*EXERCISE OBJECTIVE*:
Please say how many lines in the records below contain the word "Lada". Give only the number.

[Dataset entries]
>>>>>

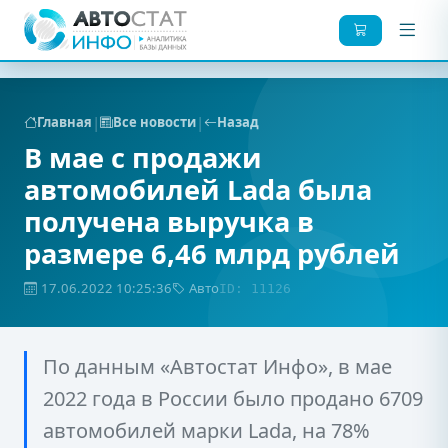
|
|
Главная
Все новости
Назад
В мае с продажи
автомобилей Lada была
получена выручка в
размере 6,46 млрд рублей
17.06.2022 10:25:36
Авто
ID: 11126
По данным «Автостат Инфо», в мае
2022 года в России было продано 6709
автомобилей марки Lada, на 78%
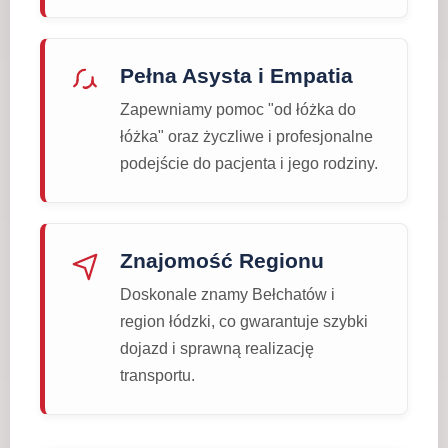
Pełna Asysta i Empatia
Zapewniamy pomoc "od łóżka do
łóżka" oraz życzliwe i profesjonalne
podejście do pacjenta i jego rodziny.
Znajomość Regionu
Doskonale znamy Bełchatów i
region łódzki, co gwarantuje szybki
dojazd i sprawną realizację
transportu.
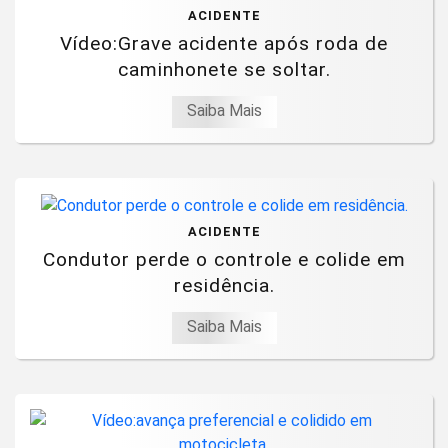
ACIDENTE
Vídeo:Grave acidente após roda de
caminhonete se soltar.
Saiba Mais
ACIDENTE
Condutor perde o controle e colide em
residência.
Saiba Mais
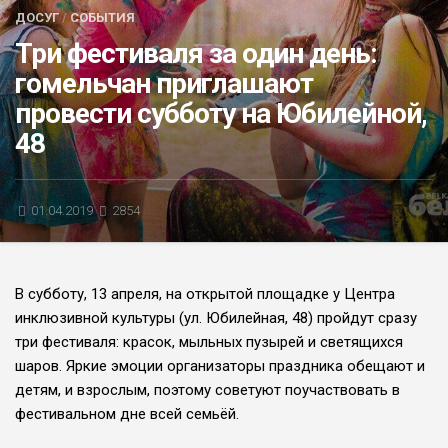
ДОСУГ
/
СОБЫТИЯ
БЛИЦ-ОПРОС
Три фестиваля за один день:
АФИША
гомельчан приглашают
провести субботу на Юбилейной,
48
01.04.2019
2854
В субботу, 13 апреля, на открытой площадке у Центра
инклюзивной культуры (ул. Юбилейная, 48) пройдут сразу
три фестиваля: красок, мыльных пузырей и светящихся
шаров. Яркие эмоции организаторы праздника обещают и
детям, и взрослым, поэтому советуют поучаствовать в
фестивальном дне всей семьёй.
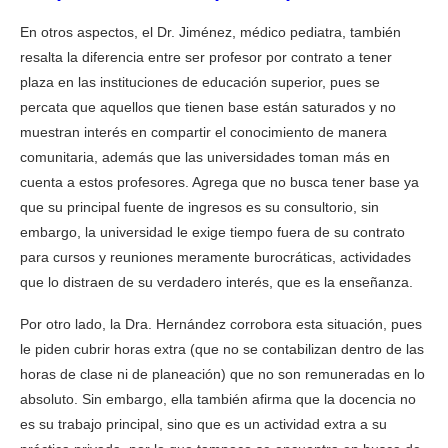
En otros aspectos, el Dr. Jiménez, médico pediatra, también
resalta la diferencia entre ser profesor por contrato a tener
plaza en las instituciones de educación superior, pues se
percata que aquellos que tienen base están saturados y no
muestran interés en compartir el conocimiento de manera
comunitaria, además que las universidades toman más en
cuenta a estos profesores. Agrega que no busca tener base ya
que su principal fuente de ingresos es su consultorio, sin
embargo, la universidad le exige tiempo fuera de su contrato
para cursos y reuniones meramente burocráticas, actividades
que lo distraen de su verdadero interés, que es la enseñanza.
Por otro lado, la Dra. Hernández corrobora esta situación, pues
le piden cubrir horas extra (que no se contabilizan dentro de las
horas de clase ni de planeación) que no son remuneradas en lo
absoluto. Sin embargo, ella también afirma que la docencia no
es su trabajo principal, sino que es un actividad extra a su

<<<<<
>>>>>

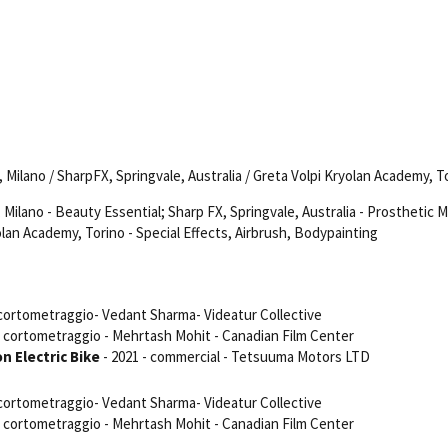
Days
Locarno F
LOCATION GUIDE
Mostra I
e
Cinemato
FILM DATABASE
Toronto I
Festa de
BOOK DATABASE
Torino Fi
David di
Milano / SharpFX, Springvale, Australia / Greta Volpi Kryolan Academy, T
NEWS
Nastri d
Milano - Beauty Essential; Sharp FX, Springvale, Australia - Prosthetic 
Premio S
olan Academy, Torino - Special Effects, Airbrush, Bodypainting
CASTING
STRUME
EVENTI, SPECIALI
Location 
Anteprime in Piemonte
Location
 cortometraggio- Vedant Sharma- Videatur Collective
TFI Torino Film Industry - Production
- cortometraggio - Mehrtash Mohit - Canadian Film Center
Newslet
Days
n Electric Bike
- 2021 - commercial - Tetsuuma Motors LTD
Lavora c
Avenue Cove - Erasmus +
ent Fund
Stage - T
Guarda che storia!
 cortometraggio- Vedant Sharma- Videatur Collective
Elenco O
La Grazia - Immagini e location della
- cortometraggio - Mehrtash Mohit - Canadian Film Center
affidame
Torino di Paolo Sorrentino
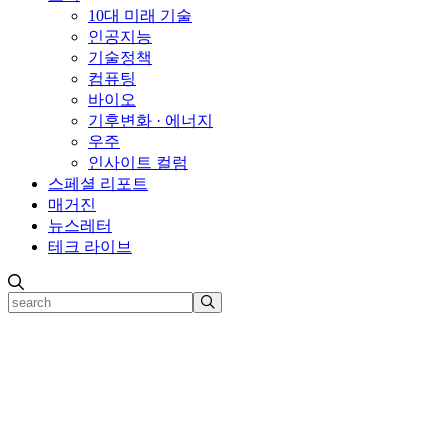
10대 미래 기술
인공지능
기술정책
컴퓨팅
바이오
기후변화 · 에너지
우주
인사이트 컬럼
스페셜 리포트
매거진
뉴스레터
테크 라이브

<<<<<

*SOLVED PROBLEM*:
2